[Document text Boundary: Start]

Figma's journey has become one of the most compelling case studies in the history of SaaS mergers and acquisitions. Two years after Adobe's blockbuster $20 billion offer to acquire the design software giant collapsed due to regulatory hurdles, Figma's public market valuation now hovers around the same $20 billion mark. On the surface, it appears Figma has returned to its pre-acquisition offer value, but a deeper financial analysis reveals a far more complex and potentially costly reality for its shareholders and employees.
The company's stock has plummeted 68% since its IPO peak, currently trading at a $19 billion valuation based on $1.1 billion in Annual Recurring Revenue (ARR). This represents a 17x revenue multiple for a company reporting 38% year-over-year growth and 131% Net Dollar Retention (NDR).
The situation is particularly striking given the timeline: Adobe announced its intent to acquire Figma for $20 billion in September 2022. The deal was ultimately scuttled by regulatory concerns in September 2024. Today, Figma's market capitalization is approximately $20 billion as a public entity.
This raises a critical question: Was it worth it for CEO Dylan Field and the Figma team to forgo a guaranteed $20 billion, navigate a challenging IPO market, and witness a significant stock decline, only to land at essentially the same valuation?
Figma is a great company, but it's a far better investment at $19B doing $1.1B ARR versus $20B at $350M ARR. Perhaps it's not the public markets that are brutal, but the private markets that are out of touch with reality. https://t.co/3xlPVNs6S
— Dev Ittycheria (@dittycheria) November 17, 2025
The Real Math: Beyond the Headline Numbers
The surface-level comparison of $20 billion then versus $20 billion now is misleading. A true financial assessment requires factoring in the time value of money and shareholder dilution.
Had the Adobe deal closed in early 2023, shareholders would have received $20 billion in cash and Adobe stock. Over approximately 33 months, that capital, at a conservative 5% annual return, would be worth roughly $22.4 billion today. At a more aggressive yet reasonable 8% return for a diversified portfolio, the value would be closer to $23.2 billion.
Furthermore, Figma issued substantial equity grants between the Adobe deal announcement and its IPO, including employee option pools, retention packages, and executive compensation. A typical pre-IPO company experiences 5-10% additional equity dilution in the 18-24 months leading up to its public debut. Conservatively assuming 7% dilution, the current $19 billion market cap does not fully benefit existing shareholders from the Adobe deal era. Their stake would be approximately $17.7 billion after this dilution.
When compared to the time-value-adjusted Adobe offer of $22.4 billion (at 5% returns), this represents a 21% loss in real wealth for those original shareholders. At an 8% return rate, the loss climbs to 24%.
This calculation doesn't even account for the IPO dilution itself, which typically adds another 10-15% through new shares sold. For a Series D investor holding 5% of Figma when the Adobe deal was announced, their ownership might have dropped to around 4.3% by the IPO after all dilution. That 4.3% of a $19 billion company is worth $817 million today, starkly contrasting with the $1 billion in certain Adobe consideration they would have received.
The Human Cost: Employee Equity and the IPO Vest
A particularly poignant detail in this narrative is the $1 billion in stock that vested upon Figma's IPO, initially valued at around $115 per share. That stock is now worth approximately $38 per share, a 66% decline. For an employee who received $1 million in vested shares, their holdings are now worth only $340,000. Crucially, the tax bill on that initial $1 million vest was still due, based on the IPO price.

[Document text Boundary: End]

= Exercises =
a) Reproduce word for word the part of the Figma article starting at "This raises a" and ending at "and shareholder dilution.".
b) According to the Figma article, why is comparing $20 billion then with $20 billion now misleading? Answer in one to three sentences.
The rows that come next have no connection to the Figma article.

[Records supplied Boundary: Start]

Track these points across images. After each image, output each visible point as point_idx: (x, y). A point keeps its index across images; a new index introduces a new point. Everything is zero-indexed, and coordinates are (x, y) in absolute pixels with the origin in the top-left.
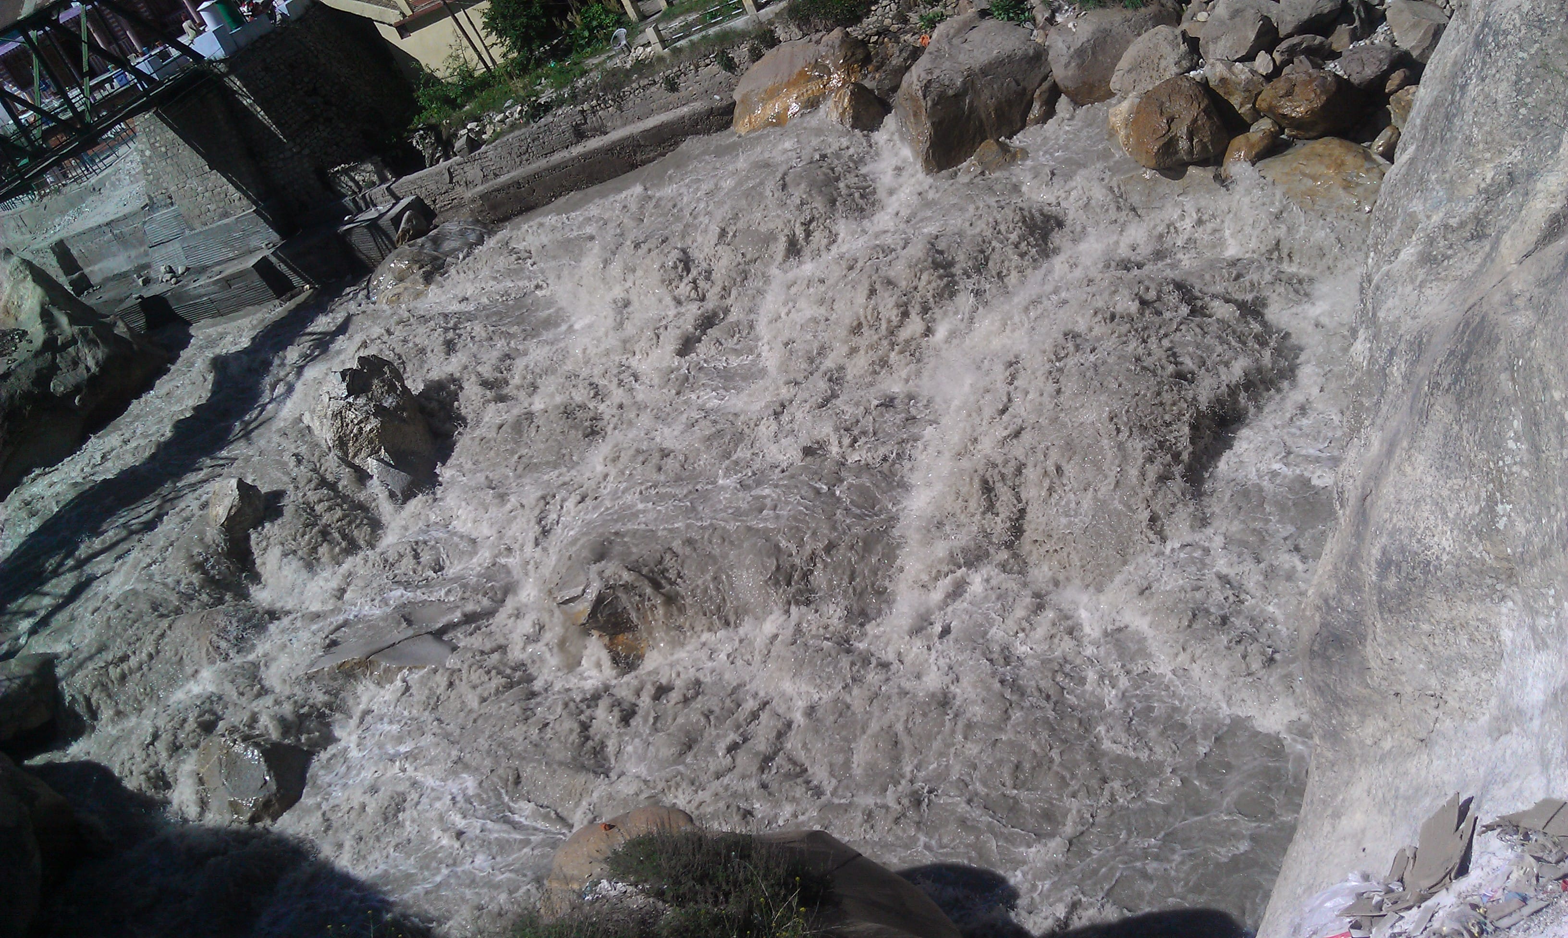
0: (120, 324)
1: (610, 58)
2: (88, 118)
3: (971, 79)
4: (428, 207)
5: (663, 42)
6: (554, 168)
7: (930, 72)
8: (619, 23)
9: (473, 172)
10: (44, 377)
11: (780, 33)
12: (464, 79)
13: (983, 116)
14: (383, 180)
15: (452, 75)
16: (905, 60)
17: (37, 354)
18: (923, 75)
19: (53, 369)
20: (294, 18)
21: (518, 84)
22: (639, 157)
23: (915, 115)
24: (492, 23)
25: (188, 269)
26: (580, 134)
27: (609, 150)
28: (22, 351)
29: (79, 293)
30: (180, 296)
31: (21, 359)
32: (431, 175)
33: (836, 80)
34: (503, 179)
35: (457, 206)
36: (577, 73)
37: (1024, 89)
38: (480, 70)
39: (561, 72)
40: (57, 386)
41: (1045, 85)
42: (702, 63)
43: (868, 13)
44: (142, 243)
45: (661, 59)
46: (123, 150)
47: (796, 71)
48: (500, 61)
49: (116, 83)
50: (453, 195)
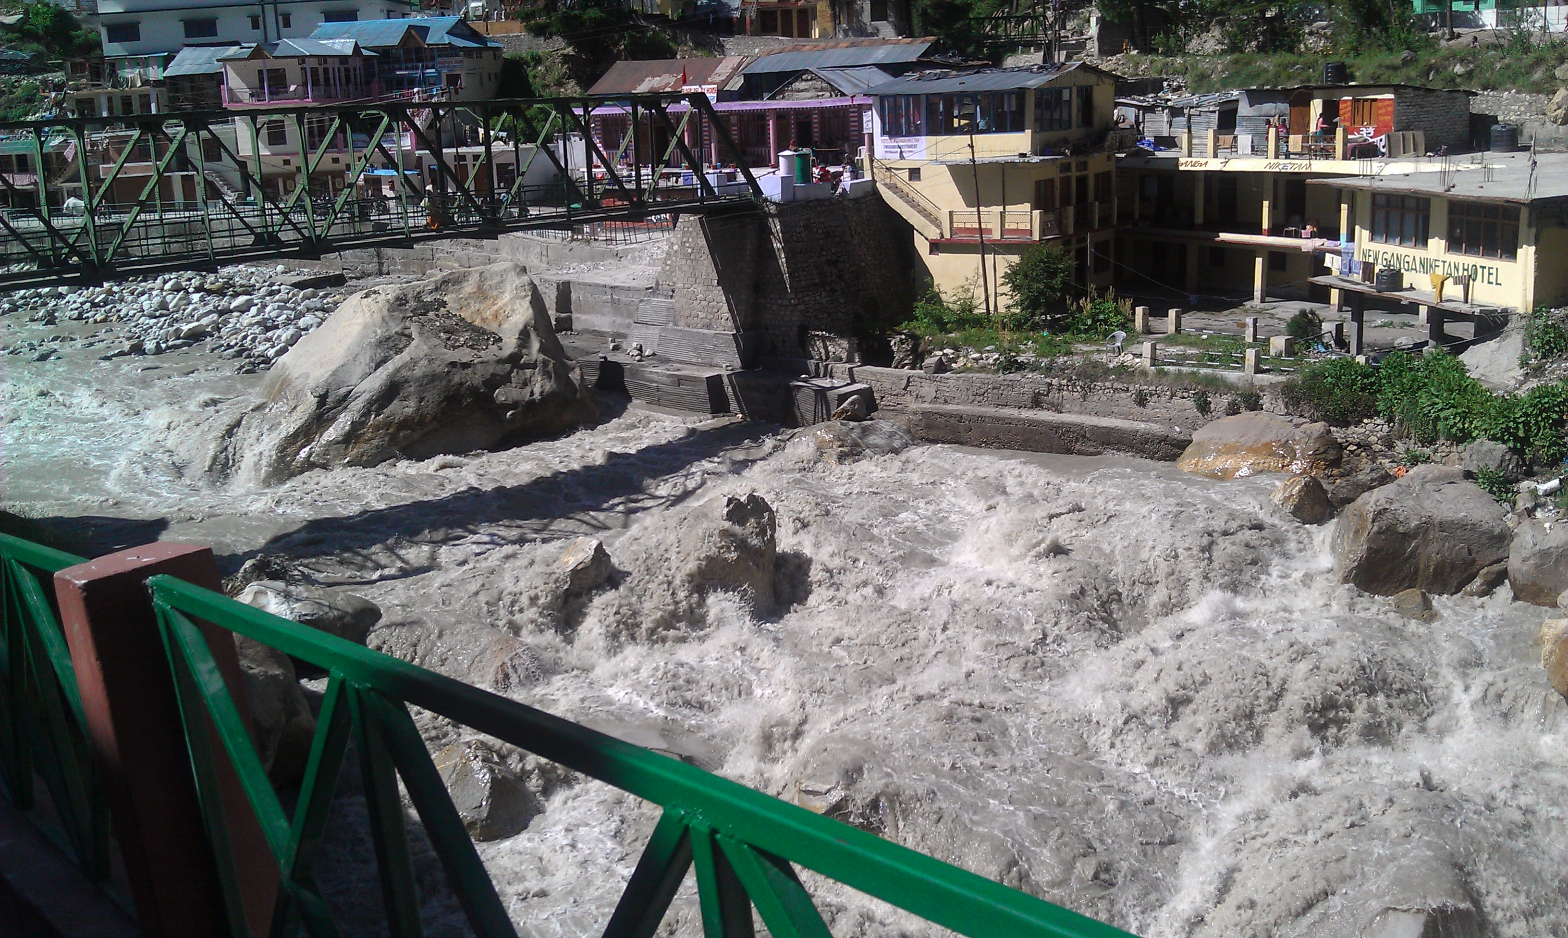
0: (577, 371)
1: (1099, 351)
2: (645, 197)
3: (1426, 527)
4: (875, 400)
5: (1154, 360)
6: (999, 419)
7: (1390, 501)
8: (1123, 326)
9: (928, 389)
10: (495, 382)
11: (1266, 401)
12: (963, 311)
13: (1422, 566)
14: (850, 360)
15: (955, 303)
16: (1373, 480)
17: (500, 361)
18: (1382, 501)
19: (505, 380)
20: (851, 197)
21: (1007, 336)
22: (1078, 446)
23: (1357, 532)
24: (1012, 277)
25: (654, 354)
26: (1037, 402)
27: (1056, 427)
28: (490, 353)
29: (559, 331)
30: (635, 373)
31: (485, 359)
32: (892, 375)
33: (1296, 467)
34: (949, 407)
35: (898, 411)
36: (1063, 351)
37: (1474, 561)
38: (981, 310)
39: (1049, 343)
40: (501, 395)
41: (1496, 568)
42: (1179, 394)
43: (1358, 423)
44: (630, 315)
45: (1144, 373)
46: (657, 235)
47: (1264, 440)
48: (1002, 310)
49: (681, 180)
50: (900, 400)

[Records supplied Boundary: End]

= Answers for the tasks =
a)
This raises a critical question: Was it worth it for CEO Dylan Field and the Figma team to forgo a guaranteed $20 billion, navigate a challenging IPO market, and witness a significant stock decline, only to land at essentially the same valuation?
Figma is a great company, but it's a far better investment at $19B doing $1.1B ARR versus $20B at $350M ARR. Perhaps it's not the public markets that are brutal, but the private markets that are out of touch with reality. https://t.co/3xlPVNs6S
— Dev Ittycheria (@dittycheria) November 17, 2025
The Real Math: Beyond the Headline Numbers
The surface-level comparison of $20 billion then versus $20 billion now is misleading. A true financial assessment requires factoring in the time value of money and shareholder dilution.

b) The comparison leaves out the time value of money and shareholder dilution, which a true financial assessment has to include. At a 5% annual return, the $20 billion Adobe offer would be worth roughly $22.4 billion today. After dilution, the original shareholders' stake in the current company is only about $17.7 billion.